Congressman Bill Pascrell Jr. of New Jersey cited a 14th Amendment-era passage disqualifying elected officials who “have engaged in an insurgency or rebellion” against the United States.
“The actions of one of our colleagues to demolish democracy, regardless of party affiliation, must be rejected in the strongest terms”, Mr Pascrell said in his letter. “The fate of our democracy depends on us.”
Section 3 of the 14th Amendment, known as the disqualification clause, was originally enacted to limit the influence of the former Confederates in the Age of Reconstruction. It has been used occasionally since. Victor L. Berger, a member of the Socialist Party of America, was repeatedly barred from taking his seat by a House resolution after winning elections in 1919 because he had been convicted under the Law on the ‘spying.
House Speaker Nancy Pelosi wrote in a letter to Democrats on Friday that Republicans “are subverting the Constitution by their reckless and unsuccessful attack on our democracy.”
As of Friday afternoon, 126 Republican House members, including Minority Leader Rep. Kevin McCarthy, had signed a memorandum supporting a Hail-Mary lawsuit, filed Tuesday by Texas, seeking to overthrow the president elected Joseph R. Biden Jr.’s victories in the battlefield states of Georgia, Michigan, Pennsylvania and Wisconsin. If the trial were successful, it would give President Trump enough electoral votes to win re-election. The Supreme Court was due to follow up on the case on Friday.
Mr McCarthy did not immediately comment on why he joined the brief supporting the complaint, which was filed by a pro-Trump attorney general in Texas, but he had defended the effort on Thursday, saying: “The President has the right for every challenge to be heard and he has the right to appeal to the Supreme Court.
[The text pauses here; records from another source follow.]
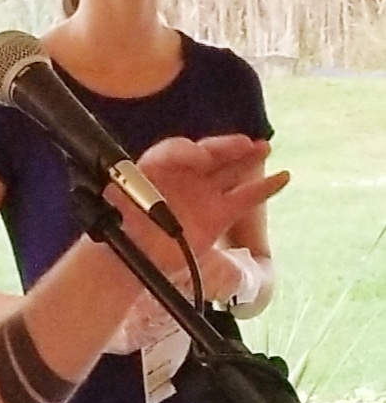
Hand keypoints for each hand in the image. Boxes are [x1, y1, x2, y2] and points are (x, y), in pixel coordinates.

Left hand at [123, 135, 286, 264]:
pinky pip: (245, 198)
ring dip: (247, 158)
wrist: (129, 258)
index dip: (187, 151)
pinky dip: (264, 188)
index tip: (198, 156)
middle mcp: (184, 178)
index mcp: (158, 168)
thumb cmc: (122, 227)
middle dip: (227, 147)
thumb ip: (135, 182)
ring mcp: (202, 196)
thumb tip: (147, 181)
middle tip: (244, 144)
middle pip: (210, 155)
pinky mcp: (218, 216)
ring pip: (230, 171)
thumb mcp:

The vast majority of signatories were re-elected last month in the same ballot which they said was now illegitimate.
The extraordinary legal measure underscored how most Republicans have fully embraced President Trump’s baseless allegations of voter fraud and exposed divisions within the party between those willing to consider overthrowing the will of voters. and those who are not.
Rep. Steve Scalise of Louisiana, the second-ranking Republican, signed, as did Rep. Tom Emmer of Minnesota, the party’s campaign committee leader.
Republicans who refused to join the costume include Liz Cheney of Wyoming, the No. 3 leader; Senator Lisa Murkowski from Alaska; and Sen. Lamar Alexander, a retired Republican from Tennessee, who said he was “struggling to find the basis” for the lawsuit.
“Republicans believe states are in charge of elections, and Texas is a great state, but I’m not sure why he has the right to tell four other states how to run their elections,” he said. in an interview recorded on “Meet the Press” published on Friday.
But the large number of House Republicans who signed the brief – despite the lack of evidence of widespread electoral fraud – indicated the frosty reception Mr. Biden is likely to face from the opposing side when he will take office, and the challenges he will face in advancing his agenda.